Table 2 LS-SVM 3-class classification performance for proposed and conventional systems

The performance of the classifier which used optimized feature space is carried out using Kruskal–Wallis statistical test. Based on the information, the test results are interpreted as follows: the test results based on the measure of uncertainty are in the range 12.27 to 12.32 where the level of significance α =0.05. Therefore, the chance of rejecting the null hypothesis when it is true is 0.05, and the probability of acceptance of the null hypothesis is 0.95 with a probability of uncertainty of 0.002.

Performance comparison of LSSVMs based on conventional and proposed technologies for COVID-19 detection.

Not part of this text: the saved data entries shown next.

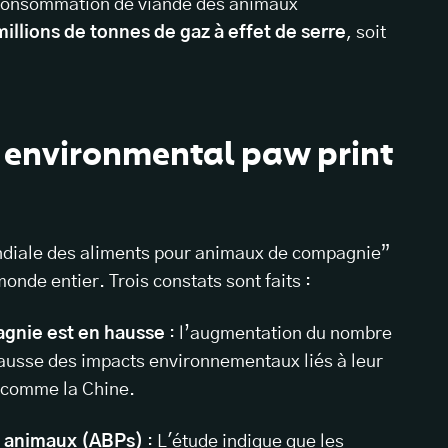
a consommation de viande des animaux
millions de tonnes de gaz à effet de serre
, soit
l environmental paw print
diale des aliments pour animaux de compagnie”
onde entier. Trois constats sont faits :
gnie est en hausse
: l’augmentation du nombre
hausse des impacts environnementaux liés à leur
s comme la Chine.
s animaux (ABPs)
: L'étude indique que les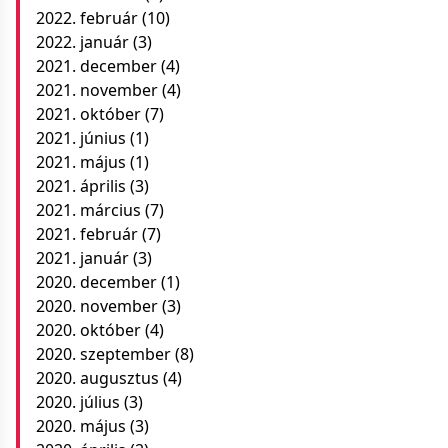
2022. február
(10)
2022. január
(3)
2021. december
(4)
2021. november
(4)
2021. október
(7)
2021. június
(1)
2021. május
(1)
2021. április
(3)
2021. március
(7)
2021. február
(7)
2021. január
(3)
2020. december
(1)
2020. november
(3)
2020. október
(4)
2020. szeptember
(8)
2020. augusztus
(4)
2020. július
(3)
2020. május
(3)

The percentage of time-saving per batch plays a very important role when the training and execution time is at most priority. Thereby considering the same scope as the priority, it is observed that there was a significant increase of around 22.66% in the timesaving parameter in the case of the LSSVM-Mq-MPA proposed model to the CNN model. The same can be observed in Fig. 7a where the performance analysis in terms of the percentage of time-saving per batch for the proposed model over the conventional models has been plotted.

Fig. 7
figure 7

(a) Performance analysis in terms of % of time-saving and (b) Receiver operating characteristic curve for the detection of COVID-19 for proposed and conventional systems

In the future, the proposed model can be designed with a collective data model so that the classification of the multidimensional dataset can be addressed with enhanced accuracy. Further, we propose to design a portable embedded handheld device for remote monitoring and diagnosis of COVID-19 in the future.

6 Conclusion

Here, an automated method that detects COVID-19 by assessing CT abnormalities such as septal thickening, linear opacity, crazy-paving pattern, reticulation, and air bronchogram pleural thickening in areas affected by COVID-19 is described. In this work, the processing stages of CT images included pre-processing, septal region removal, air bronchogram pleural region removal, segmentation of abnormalities, and classification. The main contribution of this work is a unique approach to feature selection using the metaheuristic algorithm that provided enhanced diagnostic accuracy for multi-class classification using LSSVM. The modified quantum-based Marine Predators Algorithm improved the performance of COVID-19 image classification accuracy by 12.6% and by 8.73% compared to the CNN model. The ITR, which is crucial in the embedded system development of the system, showed an improvement of 27.4% when compared with a method without feature selection. The work carried out can be extended in the future to segment abnormalities within variants of COVID and to optimize an algorithm to reach high diagnostic rates when classifying the variants. The optimized selection of image features using the proposed algorithm increases the accuracy and automates the process of diagnostics by involving minimum efforts from the radiologists. The accuracy of diagnosis using the proposed method is enhanced when compared to a pure manual method of diagnostics and this encourages work in areas where CT image analysis.